L’ obiettivo di ieri era essenzialmente uno: fornire agli alunni competenze informatiche di carattere sia generale che specifico per permettere ad essi un utilizzo consapevole delle nuove tecnologie (patente informatica).

L’obiettivo di oggi è il rinnovamento della didattica per poter utilizzare quanto messo a disposizione dalla rete.

L’obiettivo di ieri era un obiettivo relativamente semplice sia a livello organizzativo che individuale (il docente non doveva ripensare in modo radicale il proprio modo di lavorare), l’obiettivo di oggi è un obiettivo ambizioso sicuramente fin qui perseguito spesso con scarsa lungimiranza e con scarsissimi risultati. La causa di ciò va probabilmente attribuita al fatto che, a livello centrale, sono molti di più gli esperti di metodologia didattca che non quelli  di sistemistica informatica ed in pratica nessuno si preoccupa di organizzare degli ambienti di lavoro efficienti.

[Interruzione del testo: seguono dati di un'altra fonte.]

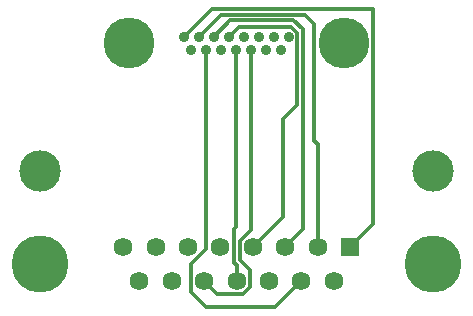
<source format=gtl>
G04*
G04 #@! TF.GenerationSoftware,Altium Limited,Altium Designer,20.0.11 (256)*
G04*
G04 Layer_Physical_Order=1*
G04 Layer_Color=255*
%FSLAX25Y25*%
%MOIN*%
G70*
G01*
G75*
%ADD18C,0.06265*%
%ADD19R,0.06265X0.06265*%
%ADD20C,0.18996*%
%ADD21C,0.01200*%
%ADD22C,0.13780*%
%ADD23C,0.16949*%
%ADD24C,0.03543*%
D18*
X117400Y38400D02*
D03*
X106600D02*
D03*
X95800D02*
D03*
X85000D02*
D03*
X74200D02*
D03*
X63400D02*
D03*
X52600D02*
D03*
X112000Y49600D02*
D03*
X101200D02*
D03*
X90400D02*
D03*
X79600D02*
D03*
X68800D02*
D03*
X58000D02*
D03*
X47200D02*
D03*
D19*
X122800D02*
D03*
D20*
X150600Y44000D02*
D03*
X19400D02*
D03*
D21*
X110900Y84900D02*
X112000Y83800D01*
X122800Y49600D02*
X130400Y57200D01*
Y128900D01*
X76661Y129000D02*
X130400Y128900D01*
X67327Y119665D02*
X76661Y129000D01*
X101200Y49600D02*
X107100Y55500D01*
Y122100D01*
X103950Y125250D02*
X107100Y122100D01*
X82911Y125250D02*
X103950D01*
X77327Y119665D02*
X82911Y125250D01*
X89827Y55327D02*
Y115335D01*
X86067Y51567D02*
X89827Y55327D01*
X86067Y45300D02*
Y51567D01*
Y45300D02*
X89400Y41967D01*
Y36200D02*
Y41967D01*
X87200Y34000D02*
X89400Y36200D01*
X78600Y34000D02*
X87200D01*
X74200Y38400D02*
X78600Y34000D01*
X97900Y29700D02*
X106600Y38400D01*
X74700Y29700D02*
X97900D01*
X69800Y34600D02*
X74700Y29700D01*
X69800Y34600D02*
Y44000D01*
X74827Y49027D01*
Y115335D01*
X82327Y119665D02*
X85690Y123028D01*
X103272D01*
X105300Y121000D01*
Y97000D02*
Y121000D01*
X100400Y92100D02*
X105300Y97000D01*
X100400Y59600D02*
Y92100D01*
X90400Y49600D02*
X100400Y59600D01*
X112000Y49600D02*
Y83800D01*
X110900Y84900D02*
Y123800D01*
X107650Y127050D02*
X110900Y123800D01*
X79711Y127050D02*
X107650D01*
X72327Y119665D02*
X79711Y127050D01*
X84827Y56292D02*
Y115335D01*
X84267Y55733D02*
X84827Y56292D01*
X84267Y44200D02*
Y55733D01*
Y44200D02*
X85000Y43467D01*
Y38400D02*
Y43467D01*
D22*
X19400Y75000D02*
D03*
X150600D02*
D03*
D23*
X120654Y117500D02*
D03*
X49000D02*
D03*
D24*
X99827Y115335D02*
D03*
X94827D02*
D03*
X89827D02*
D03*
X84827D02*
D03*
X79827D02*
D03*
X74827D02*
D03*
X69827D02*
D03*
X102327Y119665D02*
D03*
X97327D02*
D03*
X92327D02*
D03*
X87327D02*
D03*
X82327D02*
D03*
X77327D02*
D03*
X72327D02*
D03*
X67327D02*
D03*
M02*

</source>
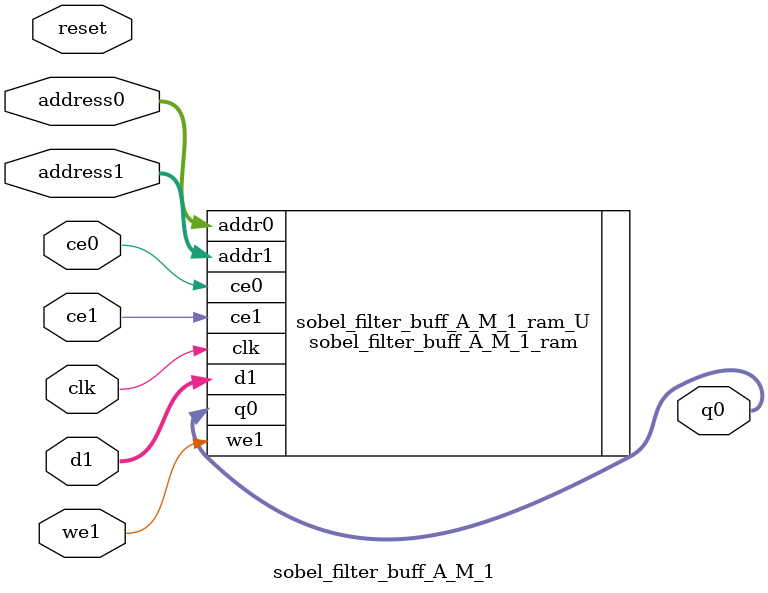
<source format=v>

`timescale 1 ns / 1 ps
module sobel_filter_buff_A_M_1(
    reset,
    clk,
    address0,
    ce0,
    q0,
    address1,
    ce1,
    we1,
    d1);

parameter DataWidth = 32'd8;
parameter AddressRange = 32'd1920;
parameter AddressWidth = 32'd11;
input reset;
input clk;
input[AddressWidth - 1:0] address0;
input ce0;
output[DataWidth - 1:0] q0;
input[AddressWidth - 1:0] address1;
input ce1;
input we1;
input[DataWidth - 1:0] d1;



sobel_filter_buff_A_M_1_ram sobel_filter_buff_A_M_1_ram_U(
    .clk( clk ),
    .addr0( address0 ),
    .ce0( ce0 ),
    .q0( q0 ),
    .addr1( address1 ),
    .ce1( ce1 ),
    .d1( d1 ),
    .we1( we1 ));

endmodule

</source>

Qualche anno fa, ad un convegno del Miur su questi temi, parlado con un alto dirigente dell’amministrazione centrale gli chiedevo se non fosse stata l’ora di spostare la prospettiva dalla classe 2.0 alla scuola 2.0. Lo stesso mi rispose che in effetti ci stavano pensando e che probabilmente sarebbero usciti disposizioni e strumenti ad hoc. In effetti dopo qualche mese si è iniziato a parlare di progetti “scuola 2.0” ma ciò ha riguardato fondamentalmente due aspetti: la diffusione delle LIM e l’utilizzo del Registro elettronico. Mai nessuno che pronunciasse la parola chiave in questo ambito: SERVER

Organizzare l’utilizzo delle reti significa organizzare dei servizi potenzialmente molto articolati e l’organizzazione dei servizi presuppone la definizione degli strumenti in grado di erogarli: i suddetti server.